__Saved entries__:
■ ■ ■ ■

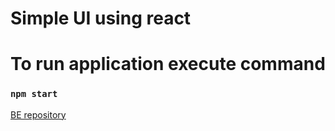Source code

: # Simple UI using react
# To run application execute command 
### `npm start`

[BE repository](https://github.com/a-hramovich/reactogram-fast-api)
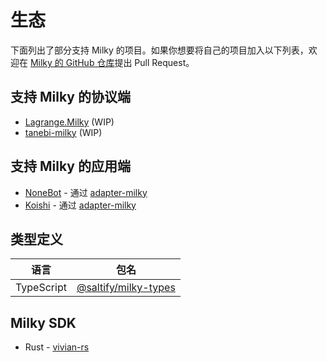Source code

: # 生态

下面列出了部分支持 Milky 的项目。如果你想要将自己的项目加入以下列表，欢迎在 [Milky 的 GitHub 仓库](https://github.com/SaltifyDev/milky)提出 Pull Request。

## 支持 Milky 的协议端

- [Lagrange.Milky](https://github.com/LagrangeDev/LagrangeV2/tree/main/Lagrange.Milky) (WIP)
- [tanebi-milky](https://github.com/SaltifyDev/tanebi/tree/v2/packages/milky) (WIP)

## 支持 Milky 的应用端

- [NoneBot](https://nonebot.dev/) - 通过 [adapter-milky](https://github.com/nonebot/adapter-milky)
- [Koishi](https://koishi.chat/) - 通过 [adapter-milky](https://github.com/idranme/koishi-plugin-adapter-milky)

## 类型定义

| 语言         | 包名                                                                         |
|------------|----------------------------------------------------------------------------|
| TypeScript | [@saltify/milky-types](https://www.npmjs.com/package/@saltify/milky-types) |

## Milky SDK

- Rust - [vivian-rs](https://crates.io/crates/vivian)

■ ■ ■ ■

__TASK ITEM__: From the line holding "## Milky SDK" down to the last line of the records above, restate each line exactly as written.

__ANSWER TO THIS TASK__:
## Milky SDK

- Rust - [vivian-rs](https://crates.io/crates/vivian)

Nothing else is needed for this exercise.